1. What are the phases of the business cycle?
Ans. The phases of the business cycle are peak, contraction, trough, and expansion. During the peak phase, the economy is at its highest point of economic activity. The contraction phase follows, characterized by a decline in economic activity. The trough phase marks the lowest point of the cycle, and the expansion phase follows, indicating a recovery and growth in economic activity.
2. Can you explain the peak phase of the business cycle?
Ans. The peak phase of the business cycle is the highest point of economic activity. It is characterized by high levels of production, employment, and consumer spending. During this phase, businesses are usually operating at full capacity, and inflationary pressures may start to build up. The peak phase is often followed by a contraction phase, where economic activity begins to decline.
3. What happens during the contraction phase of the business cycle?
Ans.
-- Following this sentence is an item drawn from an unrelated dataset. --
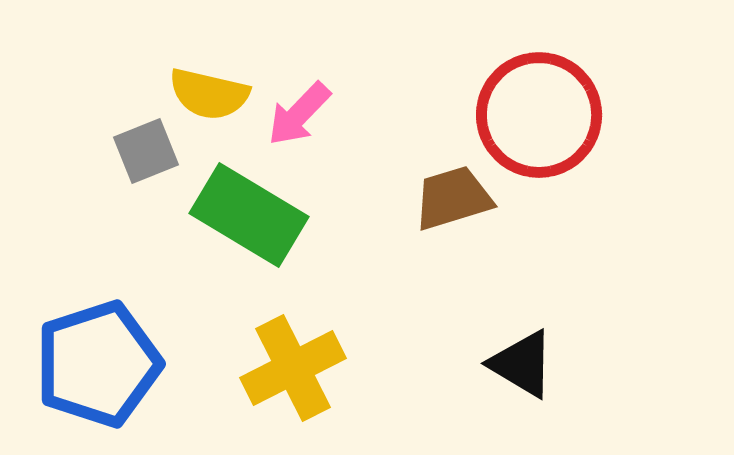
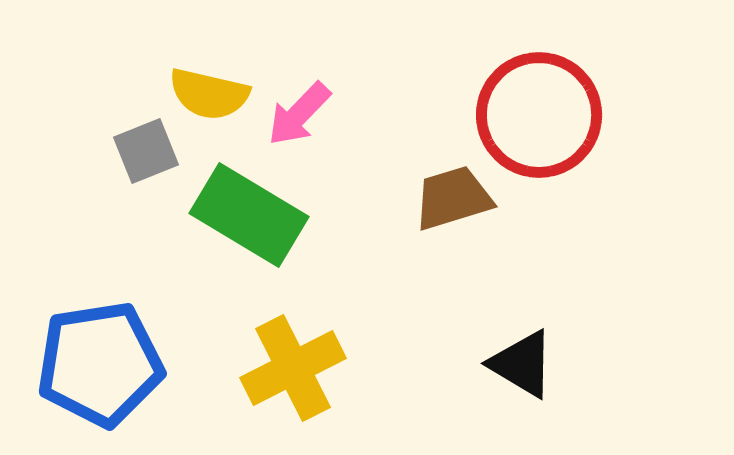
blue pentagon: moved 2 px right; rotated 9 degrees clockwise
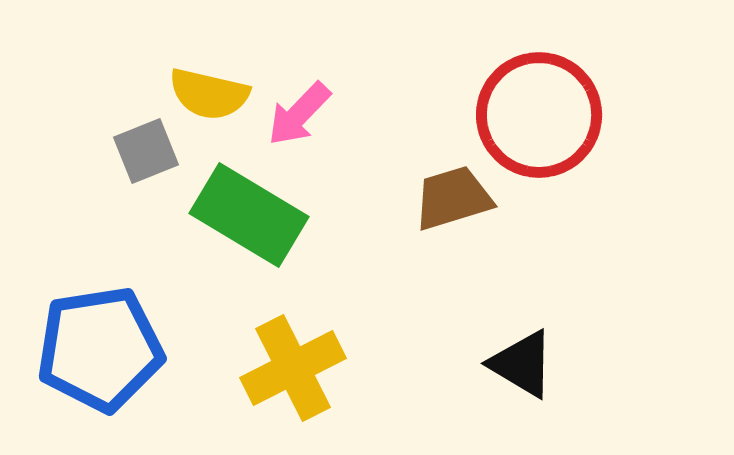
blue pentagon: moved 15 px up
The contraction phase of the business cycle is characterized by a decline in economic activity. During this phase, businesses may experience a decrease in production levels, leading to layoffs and higher unemployment rates. Consumer spending tends to decrease, and there may be a decrease in investment as well. The contraction phase can be caused by various factors, such as a decrease in consumer confidence or tightening monetary policies.
4. Can you provide an example of a business cycle?
Ans. One example of a business cycle is the Global Economic Crisis of 2008-2009. It started with the bursting of the housing bubble in the United States, leading to a financial crisis and a global recession. During the peak phase, there was excessive lending and speculation in the housing market. However, as the housing market collapsed, it triggered a contraction phase, with widespread bank failures, job losses, and a decline in economic activity. Eventually, governments and central banks implemented various measures to stimulate the economy and promote recovery.
5. How do business cycles impact individuals and businesses?
Ans. Business cycles can have significant impacts on individuals and businesses. During expansion phases, individuals may experience higher employment rates, increased income, and improved business conditions. However, during contraction phases, individuals may face job losses, decreased income, and financial hardships. Businesses may also struggle during contraction phases, facing reduced demand, lower profits, and potential closures. Understanding business cycles can help individuals and businesses better prepare and adapt to economic fluctuations.